The Long Power Emergency – June 19, 2013
From today’s brief in the Centre Daily Times – Penn State conducting energy test:
“Penn State employees are being urged to shut off all unneeded lights, coffee pots and other items that plug into an outlet for an hour Thursday afternoon to see how much it lowers the electrical load.
The test from 4 to 5 p.m. Thursday is to see how much the university can reduce its capacity during a power emergency. It’s part of an emergency demand response program in which participants would pledge to reduce their energy use to avoid a blackout.
A test last year reduced the power load by 17,000 kw, or nearly 40 percent of the normal load.
Last year, Penn State spent $15 million on electricity for the University Park campus.
Penn State recommends that employees shut off all office equipment and lights; unplug all electronic devices, such as cellphones and digital cameras; keep outside doors closed in air-conditioned buildings and close all windows.”
I’ve been thinking the last few days about the question of whether Penn State’s public commitment to converting the West Campus Steam Plant from coal to natural gas – and from primarily steam production to a split between steam production and gas distribution to private customers on the Borough’s west side through an expanded-capacity Columbia Gas step-down facility – is motivated by practical calculations about how to meet campus energy needs, or by political calculations about how to meet the university’s financial needs through facilitating donations by oil and gas corporations.
Penn State officials haven’t publicly released internal reports containing energy sourcing and use data for a variety of potential energy systems, nor have they released a copy of the 30-year contract they’ve signed with Columbia Gas to supply gas to the West Campus plant, possibly at a discounted rate in exchange for use of the building as a distribution hub.
And I couldn’t find information online about what organizations are funding the new Institute for Natural Gas Research (INGaR) at Penn State.
But the comments at the May 16 Planning Commission meeting about putting visitors’ parking at the West Campus Steam Plant, along with the attractive architectural facade planned for the north-facing side of the complex, suggest that the building will be more than just administrative offices for supervising power plant operations.
Those facts suggest that a key part of the conversion plan is creating an appealing headquarters for offices where Penn State staff can actively promote natural gas use to visiting planners from other communities and institutions, which supports the notion that oil and gas corporations may be the key source of financial support for INGaR.
We already know that replacing the 70,000 tons of coal used annually in the West Campus Steam Plant each year would not require a 12″/400 psi transmission pipeline; OPP’s Rob Cooper said at the May 16 meeting that the university could fully operate the plant with roughly a 6″ to 8″ line, and a 6″ line already feeds the plant with some capacity to spare through the step-down distribution lines.

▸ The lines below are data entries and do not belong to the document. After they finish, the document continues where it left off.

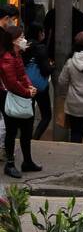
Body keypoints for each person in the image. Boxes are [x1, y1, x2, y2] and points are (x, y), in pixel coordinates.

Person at [0, 26, 40, 177]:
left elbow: (22, 74)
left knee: (26, 129)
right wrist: (27, 91)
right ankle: (9, 164)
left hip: (21, 96)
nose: (24, 39)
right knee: (12, 131)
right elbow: (11, 82)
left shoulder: (16, 55)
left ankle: (27, 161)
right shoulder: (7, 58)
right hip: (10, 97)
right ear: (13, 41)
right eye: (21, 37)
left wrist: (29, 85)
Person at [24, 22, 52, 140]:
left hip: (25, 84)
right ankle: (35, 138)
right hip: (39, 86)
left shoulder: (23, 46)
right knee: (46, 115)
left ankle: (26, 137)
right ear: (39, 33)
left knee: (29, 113)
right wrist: (52, 67)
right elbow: (45, 70)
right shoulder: (40, 48)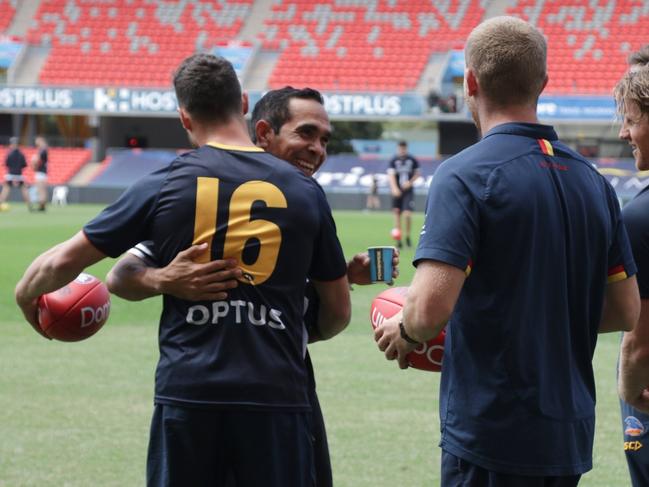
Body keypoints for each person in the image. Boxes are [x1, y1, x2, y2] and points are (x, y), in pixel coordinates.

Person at [15, 54, 352, 487]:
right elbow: (338, 313)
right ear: (244, 104)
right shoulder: (306, 192)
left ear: (184, 117)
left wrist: (27, 299)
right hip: (276, 393)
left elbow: (61, 263)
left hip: (190, 390)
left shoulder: (165, 184)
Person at [374, 16, 640, 486]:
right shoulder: (594, 183)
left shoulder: (465, 174)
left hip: (491, 430)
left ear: (470, 81)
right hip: (568, 432)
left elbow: (430, 309)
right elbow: (624, 309)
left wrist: (407, 330)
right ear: (543, 83)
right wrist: (544, 313)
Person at [106, 86, 399, 487]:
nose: (317, 149)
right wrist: (164, 278)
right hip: (263, 393)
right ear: (263, 133)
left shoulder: (301, 201)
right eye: (305, 134)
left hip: (222, 390)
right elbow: (121, 272)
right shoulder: (209, 193)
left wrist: (344, 277)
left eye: (324, 139)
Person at [616, 61, 649, 487]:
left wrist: (629, 391)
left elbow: (640, 346)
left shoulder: (640, 216)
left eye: (631, 120)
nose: (624, 133)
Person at [387, 140, 420, 248]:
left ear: (406, 148)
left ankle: (407, 236)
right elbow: (391, 176)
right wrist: (394, 188)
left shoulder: (412, 159)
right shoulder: (393, 160)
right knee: (397, 214)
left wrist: (410, 183)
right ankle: (398, 239)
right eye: (400, 148)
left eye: (403, 148)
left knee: (407, 214)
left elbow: (417, 174)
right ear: (398, 148)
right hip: (397, 191)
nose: (402, 150)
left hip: (408, 191)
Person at [0, 137, 30, 211]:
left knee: (5, 190)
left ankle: (1, 203)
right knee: (24, 190)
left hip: (10, 175)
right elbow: (24, 164)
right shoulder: (21, 154)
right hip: (19, 175)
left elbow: (6, 164)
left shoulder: (9, 154)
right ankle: (30, 206)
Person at [31, 135, 48, 212]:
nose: (36, 142)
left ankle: (42, 206)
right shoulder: (44, 150)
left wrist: (33, 162)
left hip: (41, 172)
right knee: (42, 190)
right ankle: (42, 205)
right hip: (43, 172)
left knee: (40, 189)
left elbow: (36, 160)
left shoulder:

Cooper alluded to the “embedded value” of the existing utility infrastructure – all the steam tunnels painstakingly installed across campus over the years. Those tunnels would become stranded assets if the university skipped the natural gas “bridge” and moved directly to comprehensive conservation and carefully targetted renewables.
And it is admittedly hard to let go of a complicated investment gone sour. Even when circumstances change and the investment becomes a losing proposition, there’s an emotional bond. Still, the sensible response to a dead-end strategy is to change course as soon as possible, and start investing in infrastructure that’s easier to operate and maintain under conditions including resource scarcity, environmental instability and shrinking budgets.
For those who believe industry hype, it makes sense to tie the University’s financial future to the gas industry. But it’s a problematic financial strategy if it turns out fossil fuel corporations are the key funders for INGaR, because many natural gas drilling companies are in tough financial straits themselves. Over the past few years, the glutted market drove prices down to the point where it cost more to produce the gas than the sales price, while production decline rates – studied across 65,000 wells – hover between 79 and 95% after just three years.
Even as the sales price has risen over the last year, production has remained fairly flat and corporations have been selling off assets to raise cash, flipping the land to suckers getting into the market at the end of the boom. See, for example, Chesapeake Energy.
With support and direction from Penn State leaders, University staff have proven they can reduce their load for one hour by 40% as a test of preparedness for short-duration power emergencies like blackouts.
With stronger support and more courageous, long-range leadership from the Board of Trustees, Penn State as a whole is clearly capable of reducing energy use consistently, in response to the ongoing power emergency of rising fossil fuel extraction costs, climate change and economic contraction.